* **WORK INSTRUCTIONS**:
Extract all lines in the data that contain the word "String".

*** DATA SHOWN ***

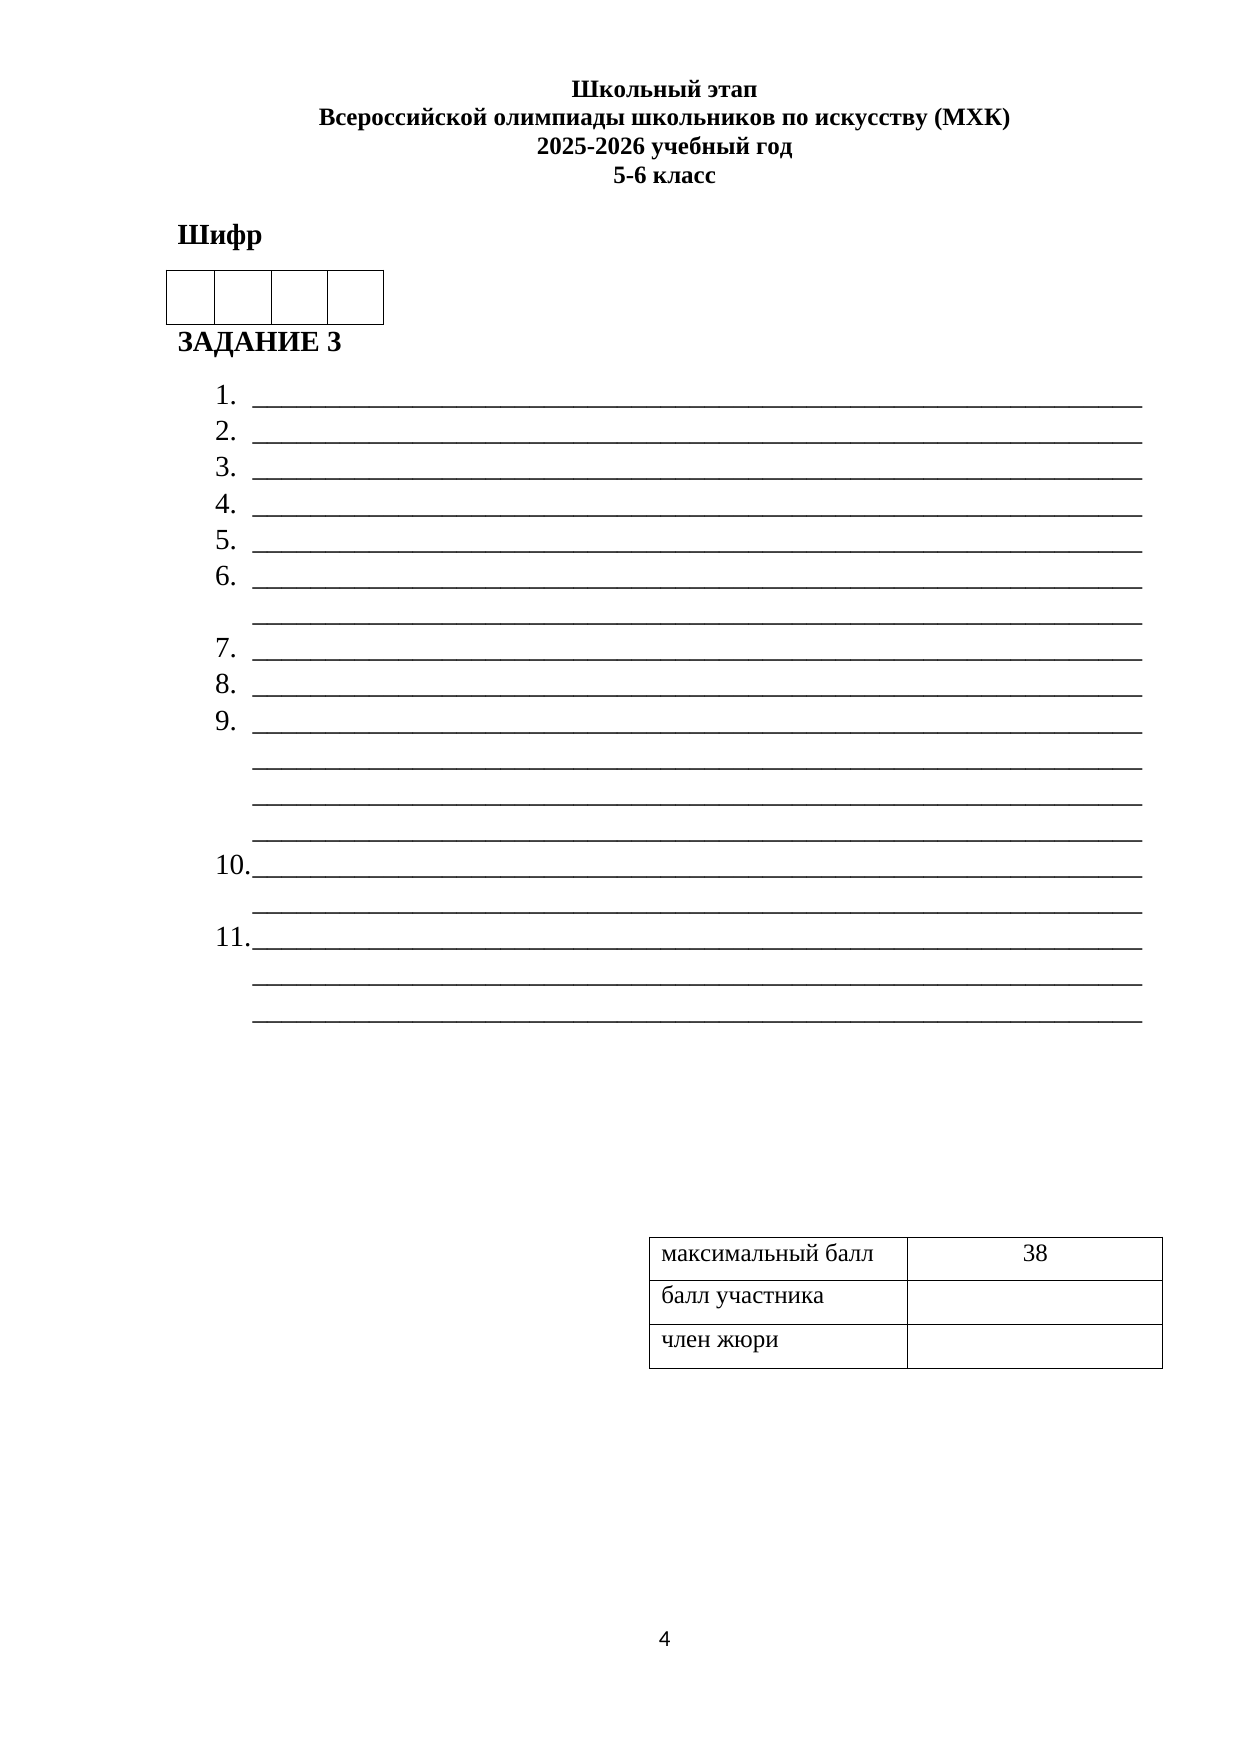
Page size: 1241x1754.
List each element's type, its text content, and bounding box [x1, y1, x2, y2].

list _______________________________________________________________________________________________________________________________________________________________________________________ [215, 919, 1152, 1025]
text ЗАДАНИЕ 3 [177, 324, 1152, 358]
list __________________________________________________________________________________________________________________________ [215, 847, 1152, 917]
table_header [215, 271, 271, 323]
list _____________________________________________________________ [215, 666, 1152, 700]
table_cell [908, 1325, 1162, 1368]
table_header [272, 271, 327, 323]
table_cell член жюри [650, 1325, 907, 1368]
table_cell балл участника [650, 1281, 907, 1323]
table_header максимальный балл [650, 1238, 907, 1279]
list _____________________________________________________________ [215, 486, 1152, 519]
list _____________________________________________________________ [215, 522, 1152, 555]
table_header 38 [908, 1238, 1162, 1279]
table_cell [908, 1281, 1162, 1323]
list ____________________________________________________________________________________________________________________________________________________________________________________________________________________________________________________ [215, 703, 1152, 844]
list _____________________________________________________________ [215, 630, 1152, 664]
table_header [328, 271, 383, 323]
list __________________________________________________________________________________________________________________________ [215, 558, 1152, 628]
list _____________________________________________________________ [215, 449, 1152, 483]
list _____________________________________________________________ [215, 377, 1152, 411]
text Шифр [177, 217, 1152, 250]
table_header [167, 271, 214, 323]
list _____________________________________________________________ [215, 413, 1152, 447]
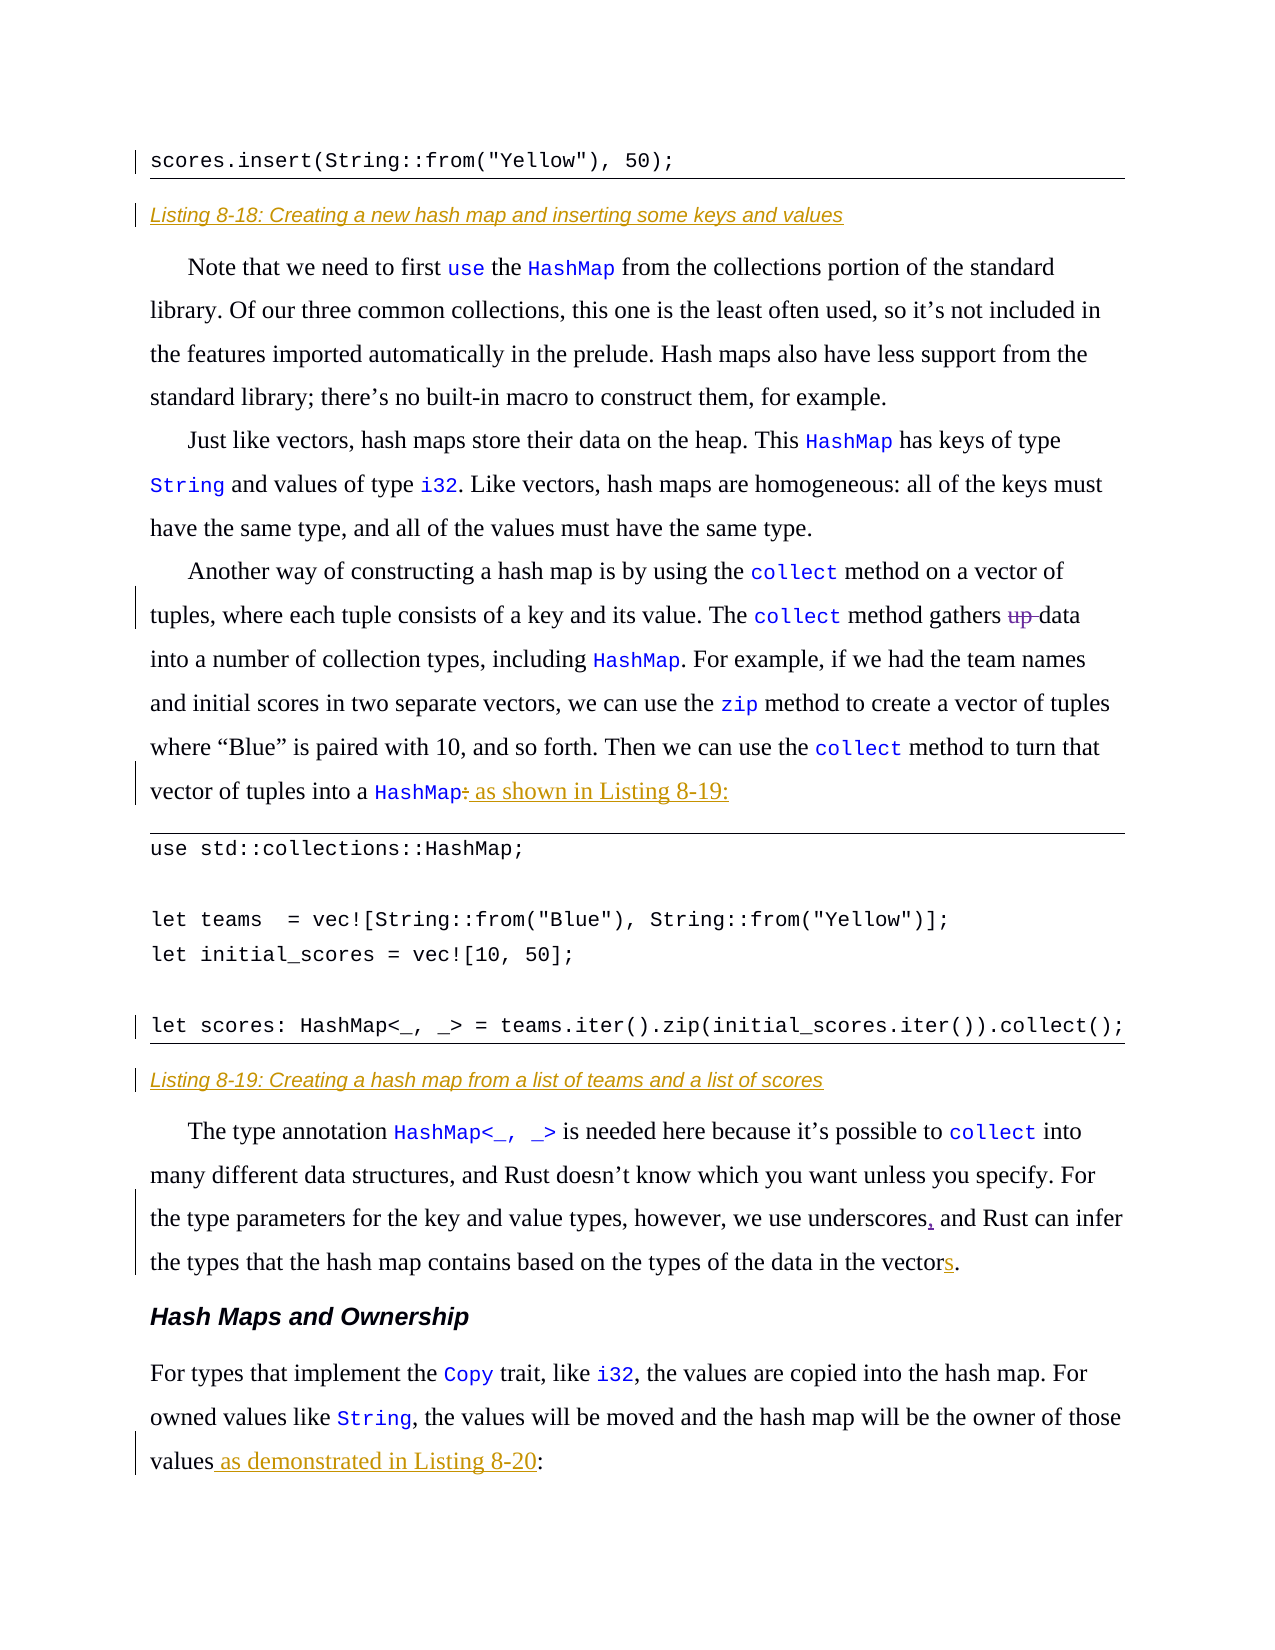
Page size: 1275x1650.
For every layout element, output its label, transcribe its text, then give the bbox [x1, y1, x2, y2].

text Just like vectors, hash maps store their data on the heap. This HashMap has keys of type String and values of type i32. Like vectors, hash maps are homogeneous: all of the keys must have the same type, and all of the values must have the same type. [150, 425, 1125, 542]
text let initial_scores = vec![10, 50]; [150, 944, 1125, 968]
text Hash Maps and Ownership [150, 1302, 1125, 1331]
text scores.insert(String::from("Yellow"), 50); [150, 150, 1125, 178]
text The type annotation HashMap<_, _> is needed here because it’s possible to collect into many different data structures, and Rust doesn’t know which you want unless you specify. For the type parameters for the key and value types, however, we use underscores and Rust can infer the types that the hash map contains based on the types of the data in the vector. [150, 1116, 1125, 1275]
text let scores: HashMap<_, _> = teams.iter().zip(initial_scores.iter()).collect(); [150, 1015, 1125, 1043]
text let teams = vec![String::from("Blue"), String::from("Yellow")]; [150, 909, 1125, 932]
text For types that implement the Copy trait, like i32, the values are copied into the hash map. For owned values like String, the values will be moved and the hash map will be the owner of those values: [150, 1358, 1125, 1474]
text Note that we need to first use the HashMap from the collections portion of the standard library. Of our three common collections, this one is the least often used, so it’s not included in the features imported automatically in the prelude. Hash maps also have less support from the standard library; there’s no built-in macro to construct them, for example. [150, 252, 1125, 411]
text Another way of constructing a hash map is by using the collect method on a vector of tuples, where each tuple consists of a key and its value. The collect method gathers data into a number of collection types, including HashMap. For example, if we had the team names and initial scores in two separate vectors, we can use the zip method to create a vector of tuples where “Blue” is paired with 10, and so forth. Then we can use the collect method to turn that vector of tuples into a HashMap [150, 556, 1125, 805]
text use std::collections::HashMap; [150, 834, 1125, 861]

*** End of DATA SHOWN ***

* **WRITTEN REPLY**:
text Just like vectors, hash maps store their data on the heap. This HashMap has keys of type String and values of type i32. Like vectors, hash maps are homogeneous: all of the keys must have the same type, and all of the values must have the same type. [150, 425, 1125, 542]
text scores.insert(String::from("Yellow"), 50); [150, 150, 1125, 178]
text let teams = vec![String::from("Blue"), String::from("Yellow")]; [150, 909, 1125, 932]
text For types that implement the Copy trait, like i32, the values are copied into the hash map. For owned values like String, the values will be moved and the hash map will be the owner of those values: [150, 1358, 1125, 1474]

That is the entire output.